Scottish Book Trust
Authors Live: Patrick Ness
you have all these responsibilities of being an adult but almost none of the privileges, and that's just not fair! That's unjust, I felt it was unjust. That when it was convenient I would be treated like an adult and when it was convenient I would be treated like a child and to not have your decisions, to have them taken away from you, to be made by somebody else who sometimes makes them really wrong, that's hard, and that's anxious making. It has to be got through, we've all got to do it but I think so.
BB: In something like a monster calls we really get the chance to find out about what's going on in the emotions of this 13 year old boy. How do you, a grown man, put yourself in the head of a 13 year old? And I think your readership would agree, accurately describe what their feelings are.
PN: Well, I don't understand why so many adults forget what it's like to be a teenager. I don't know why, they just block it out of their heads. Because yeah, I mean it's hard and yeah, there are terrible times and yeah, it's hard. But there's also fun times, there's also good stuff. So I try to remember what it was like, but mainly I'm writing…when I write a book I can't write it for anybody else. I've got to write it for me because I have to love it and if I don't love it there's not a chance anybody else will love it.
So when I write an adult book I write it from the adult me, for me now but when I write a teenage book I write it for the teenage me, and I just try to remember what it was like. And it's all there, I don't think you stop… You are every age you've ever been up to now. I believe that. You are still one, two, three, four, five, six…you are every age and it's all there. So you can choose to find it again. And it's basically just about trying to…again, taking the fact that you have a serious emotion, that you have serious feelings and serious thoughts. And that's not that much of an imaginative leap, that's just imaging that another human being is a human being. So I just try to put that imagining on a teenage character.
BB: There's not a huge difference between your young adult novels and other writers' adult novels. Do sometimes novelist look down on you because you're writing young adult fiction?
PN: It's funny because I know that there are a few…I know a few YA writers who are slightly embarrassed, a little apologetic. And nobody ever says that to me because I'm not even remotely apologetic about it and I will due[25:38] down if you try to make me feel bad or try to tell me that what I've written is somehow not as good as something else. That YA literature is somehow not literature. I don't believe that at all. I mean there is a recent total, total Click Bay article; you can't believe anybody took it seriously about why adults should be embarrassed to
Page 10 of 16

---

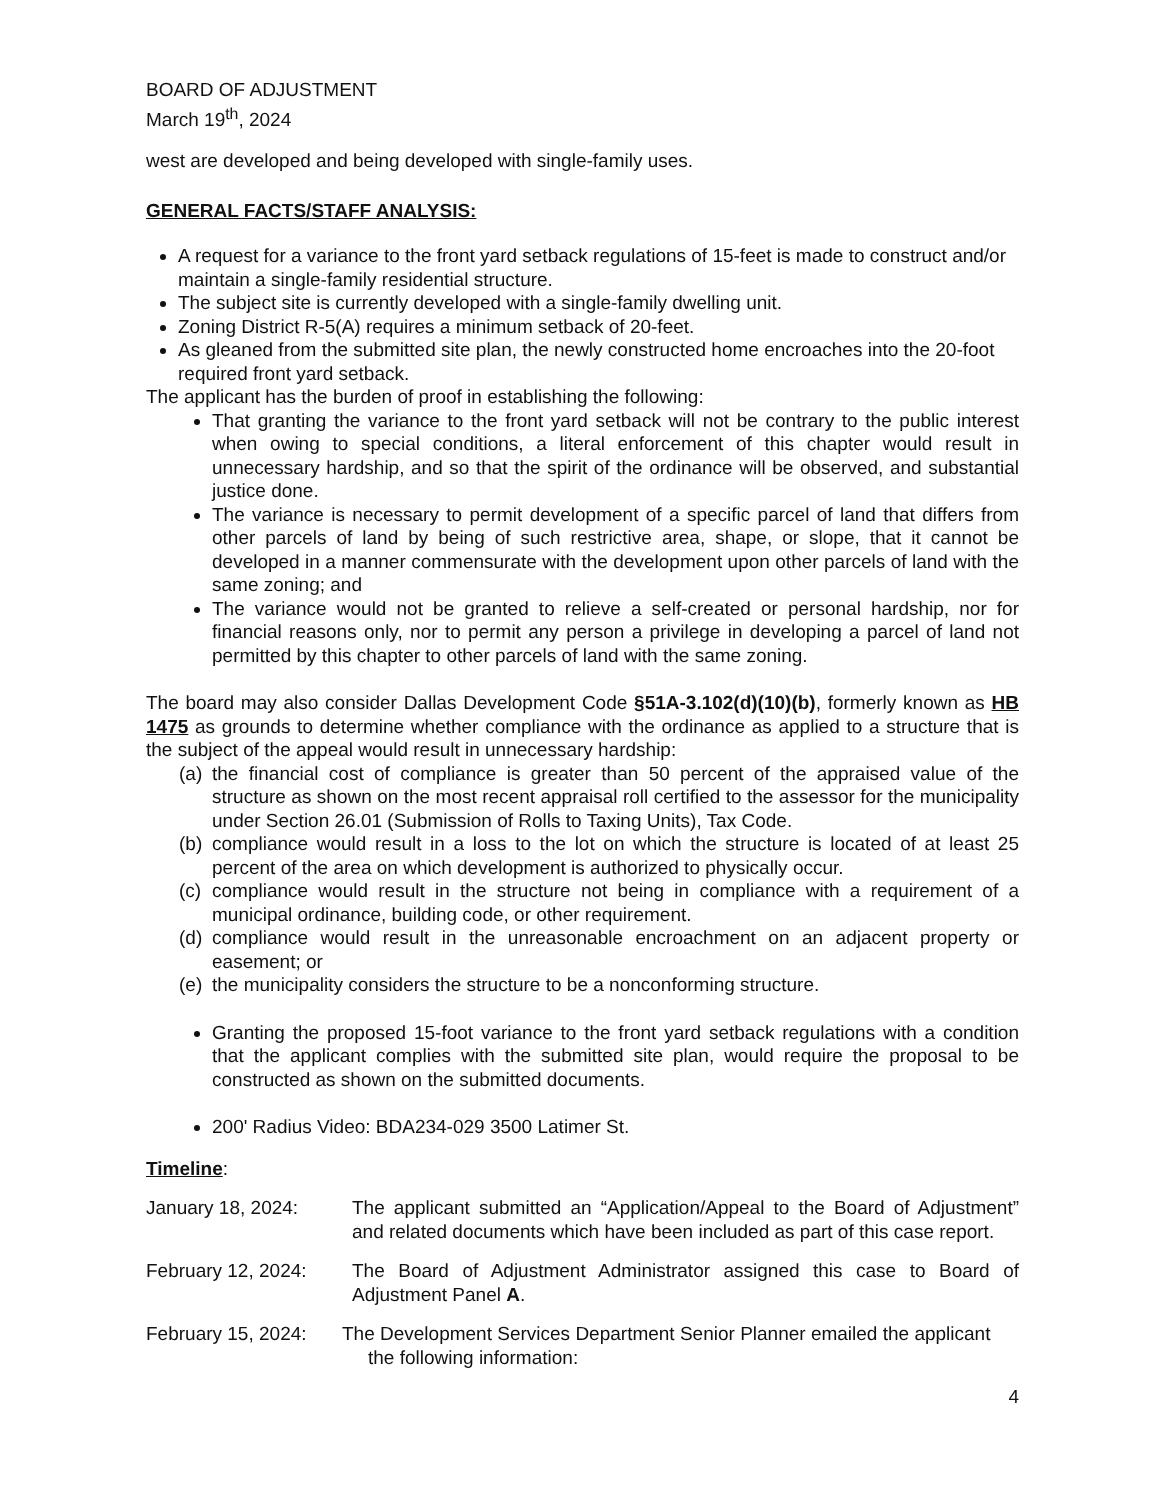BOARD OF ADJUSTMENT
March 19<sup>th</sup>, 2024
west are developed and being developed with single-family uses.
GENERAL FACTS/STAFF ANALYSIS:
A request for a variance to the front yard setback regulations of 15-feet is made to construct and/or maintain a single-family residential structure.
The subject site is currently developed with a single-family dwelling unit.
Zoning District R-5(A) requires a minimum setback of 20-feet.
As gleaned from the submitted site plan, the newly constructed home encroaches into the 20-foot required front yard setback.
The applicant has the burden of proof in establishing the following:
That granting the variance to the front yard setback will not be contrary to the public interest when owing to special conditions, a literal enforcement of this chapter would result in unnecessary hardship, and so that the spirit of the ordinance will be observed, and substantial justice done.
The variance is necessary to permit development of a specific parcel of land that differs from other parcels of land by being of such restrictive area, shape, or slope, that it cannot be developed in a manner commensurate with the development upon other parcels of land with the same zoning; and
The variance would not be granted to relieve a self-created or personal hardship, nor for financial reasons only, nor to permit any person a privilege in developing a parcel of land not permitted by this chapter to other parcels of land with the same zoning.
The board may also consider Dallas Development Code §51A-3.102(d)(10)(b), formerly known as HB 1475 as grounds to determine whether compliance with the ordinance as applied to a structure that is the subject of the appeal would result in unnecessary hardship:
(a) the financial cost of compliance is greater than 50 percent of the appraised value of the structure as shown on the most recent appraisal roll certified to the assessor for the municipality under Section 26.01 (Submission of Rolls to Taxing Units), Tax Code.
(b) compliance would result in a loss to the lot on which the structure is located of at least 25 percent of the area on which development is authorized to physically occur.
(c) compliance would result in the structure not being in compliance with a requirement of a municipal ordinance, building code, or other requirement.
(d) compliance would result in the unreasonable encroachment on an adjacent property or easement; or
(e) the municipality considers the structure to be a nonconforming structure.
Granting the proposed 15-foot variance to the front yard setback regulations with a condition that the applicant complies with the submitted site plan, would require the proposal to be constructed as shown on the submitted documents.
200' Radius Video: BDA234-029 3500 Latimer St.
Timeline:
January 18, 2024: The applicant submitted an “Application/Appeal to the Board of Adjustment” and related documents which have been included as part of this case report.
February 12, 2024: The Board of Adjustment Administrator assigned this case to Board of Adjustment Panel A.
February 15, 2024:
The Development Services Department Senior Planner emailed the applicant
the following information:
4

Requirement:
What is the number of lines in this listing that contain the word "result"? Answer with that number and nothing else.

Expected answer:
5